Thursday, August 2, 2018

Book Review of Cecilia's Diary by Erma Cuizon





Bird by bird (Sunstar Weekend)

Cecilia’s Diary
By Erma M Cuizon

When was the (first and/or) last time you read a real-life diary in a book form?

There are memoirs but they are actually written today in retrospect or in retirement. A memoir isn’t what we’re talking about here. Even the Diary of Anne Frank isn’t quite it.

It’s different when the diary has been written by a local girl in a normal time and now she is a novelist. The diary belongs to a Cebuana fictionist Cecilia Manguera Brainard who now lives in California and teaches writing at UCLA. It’s one she first wrote when she was 15.

From the diary, you could see she has been a girl in town, a neighbor, a classmate, part of the gang, so familiar and real as though she were there in your past. As a teener at 18, she had regularly gone to places and times that aren’t there anymore.

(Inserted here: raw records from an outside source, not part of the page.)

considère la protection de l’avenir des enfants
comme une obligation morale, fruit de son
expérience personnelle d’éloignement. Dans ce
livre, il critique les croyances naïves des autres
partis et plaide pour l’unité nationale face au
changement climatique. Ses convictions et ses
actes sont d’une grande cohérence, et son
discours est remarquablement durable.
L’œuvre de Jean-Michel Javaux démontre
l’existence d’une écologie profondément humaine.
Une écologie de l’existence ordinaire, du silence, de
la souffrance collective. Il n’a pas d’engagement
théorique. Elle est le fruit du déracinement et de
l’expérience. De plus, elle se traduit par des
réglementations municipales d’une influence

She went dancing at Sandtrap in Magellan Hotel (where the late pianist Marcial Sanson played), the Discotheque somewhere else, or listened to nightclub singers at Eddie’s Log Cabin and watched the city from a romantic view above the skylines at Diamond Tower. She has gone to all the fun get-together in upper town when parties were held in homes, if not in Casino Espanol only, such as the Bachelor and Fermina annual gigs. There was a drive-in nook called Dairy Queen.

Just off the press, Cecilia’s Diary 1962-1969 (published Anvil), is a memory piece for Cebuanos who grew up in that era. It’s so honest, you feel as though you’ve peeped into a private room. More than that, you’re in the room, the young girl’s distress and joys are yours.

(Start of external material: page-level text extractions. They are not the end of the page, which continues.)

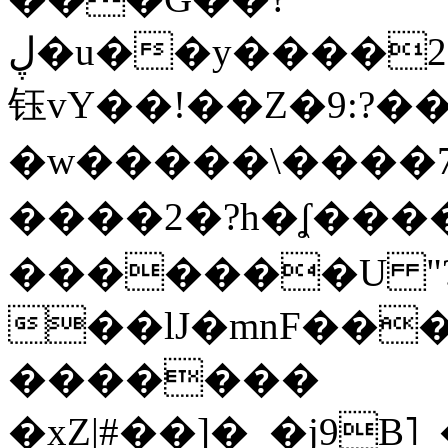
ڸ�u��y����2o�Gc���t!W���k+(���
钰vY��!��Z�9:?� �
�w�����\����7�
����2�?h�ʆ 
�������U "?
��lJ�mnF��
�������
�xZ|#��]�_�j9B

The diary of Cecilia will remain to be a diary of a colegialia, originally written in long hand in 1962. She has hardly changed anything in it except correct some grammar lapses and changed some names.

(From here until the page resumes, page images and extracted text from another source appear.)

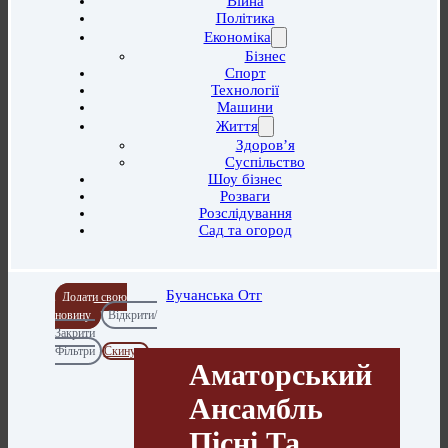
Війна
Політика
Економіка
Бізнес
Спорт
Технології
Машини
Життя
Здоров’я
Суспільство
Шоу бізнес
Розваги
Розслідування
Сад та огород
Бучанська Отг
Додати свою
новину
Відкрити/
Закрити
Фільтри
Скинути
Аматорський
Ансамбль
Пісні Та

But more than that, the diary is a look back at a special decade, the 60s. That was a time when young girls wore party dresses made of breathless organdy that went with “flowers, ribbons, pearls, diamonds”. Jack Kennedy was assassinated, Chubby Checker came, interesting Peace Corps Volunteers arrived in town, Birdman of Alcatraz was shown, guileless children played jackstones, the Vietnam was stepped up.

With this as backdrop, Cecilia kept wondering whether she’d become a nun, or get married, or even be a psychiatrist (after watching a crazy woman in Danao).

The diary changes as Cecilia matures, even in the way she wrote then. A 1966 entry says: “Time, what is time— death, bird, growing up, growing old. Just a stupid old cycle. Like water which dries up, gets carried by the soft fluffy clouds, and falls down again to the waiting earth.”

Yes, someone else’s diary could be like your own story.